1. Trattoria da Garibardi
If you want to experience high-quality, authentic Tuscan cuisine, Trattoria Garibardi is the place to go. They have the beloved stamp of approval from the AIC (Associazione Italiana Celiachia) and a separate but equally incredible menu for gluten-free diners. Everything on their gluten-free menu is to die for, but I could spend all night eating just their antipasti. I highly recommend trying the polpettine della nonna Tina (Grandma Tina’s meatballs) and ficattole, crudo e stracchino (fried pizza dough with ham and stracchino cheese).
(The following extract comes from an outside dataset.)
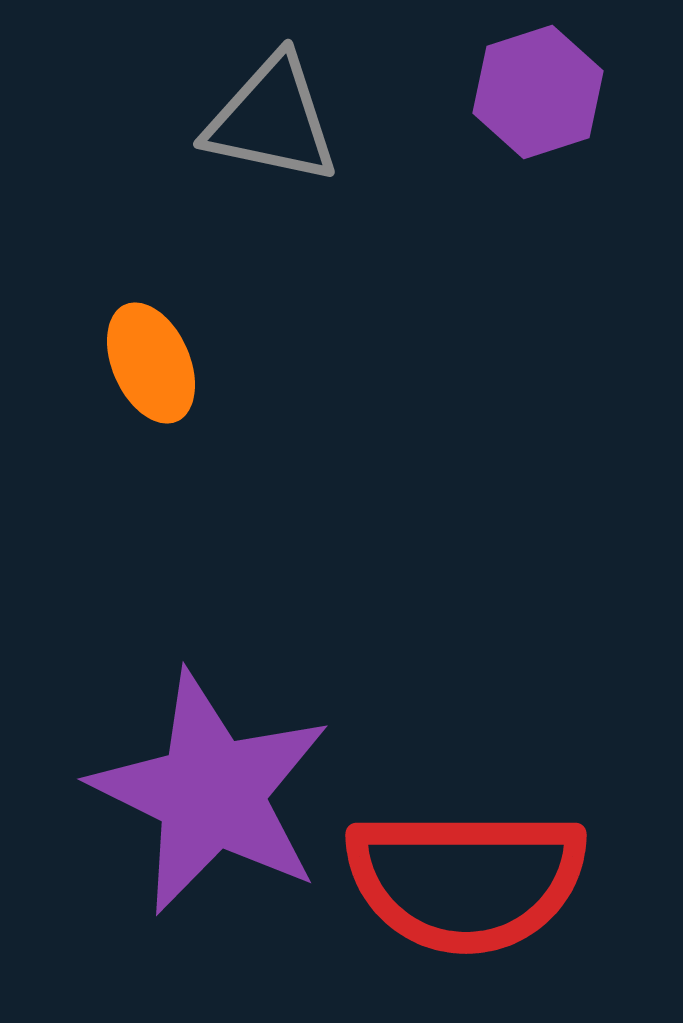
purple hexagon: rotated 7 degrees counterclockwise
Piazza del Mercato Centrale, 38R
2. Ciro & Sons
Ciro & Sons has a reputation for being one of the finest gluten-free restaurants in the city. As a part of the Associazione Verace Pizza Napoletana, they are the best place to get a Neapolitan style gluten-free pizza that will not disappoint. This charming restaurant is run by multiple generations of the family and you will feel like a part of the family by the time you finish your margherita pizza. The commitment to their Neapolitan roots and culinary traditions is apparent in both the food and their ability to make you feel at home. It’s like a little piece of Naples in the heart of Florence.
Via del Giglio, 28R
Unlike the previous two locations, Quinoa is 100 per cent gluten-free! That means no risk of cross-contact in the kitchen, which comes as a breath of fresh air. They were the first completely gluten-free restaurant to open in Florence and have continued to provide the celiac community with remarkable food. The menu ebbs and flows with the seasons, so it’s always a fresh glance into what’s growing locally in Tuscany while combining elements of oriental cuisine. My favorite part? They have a beautiful herb garden in their internal courtyard that supplies the kitchen with fresh herbs every day.
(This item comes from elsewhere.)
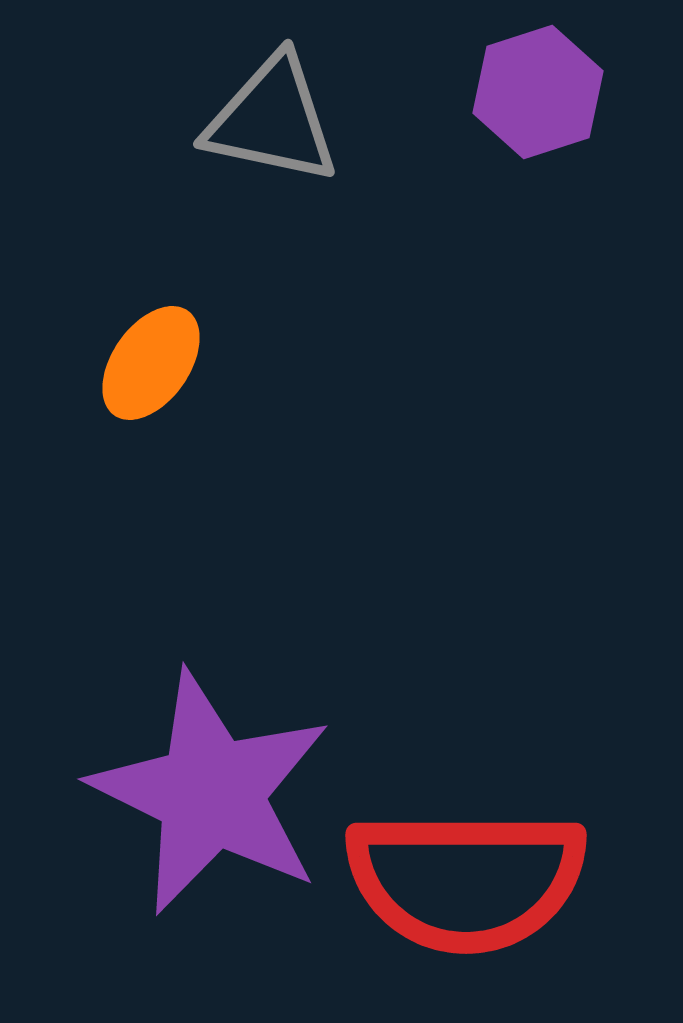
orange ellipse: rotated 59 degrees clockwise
Vicolo di Santa Maria Maggiore 1
4. Risotteria Melotti
The Melotti family has multiple locations around Italy (and even one in New York) with Florence being the newest to open. Just a few steps from the Duomo, it is the perfect place to stop for dinner after a day of sightseeing. My favorite risotto on the menu is adorned with beautiful black truffles, but keep in mind it is not available year-round. When risotto al tartufo is not on the menu, I recommend the risotto con anatra, arancia e pinoli tostati (duck, orange and toasted pine nuts). Risotteria Melotti is also 100 per cent gluten-free, so there is no concern of cross-contact.
Via dei Servi 65R
All’Antico Vinaio might be the sandwich shop with the longest lines, but Sgrano is just a few doors down and does practically the same thing, but completely gluten-free. After all the trouble we regularly face to find safe food, it is a liberating experience to walk past a line of people and grab a gluten-free sandwich without any inconvenience. The schiacciata is a Tuscan classic, a sandwich made with different filling options (typically cheeses and meats) between two pieces of focaccia. I recommend ordering the Bomba, which is packed with pancetta, gorgonzola, grilled peppers and honey.
Via dei Neri 49R
On top of the architecture, history and art, Florence has so much to offer celiacs in the way of culinary exploration. There is really no need to feel as restricted as we often do everywhere else. After a year and a half of living in Florence, I still regularly discover new gluten-free gems to try. The possibilities are endless!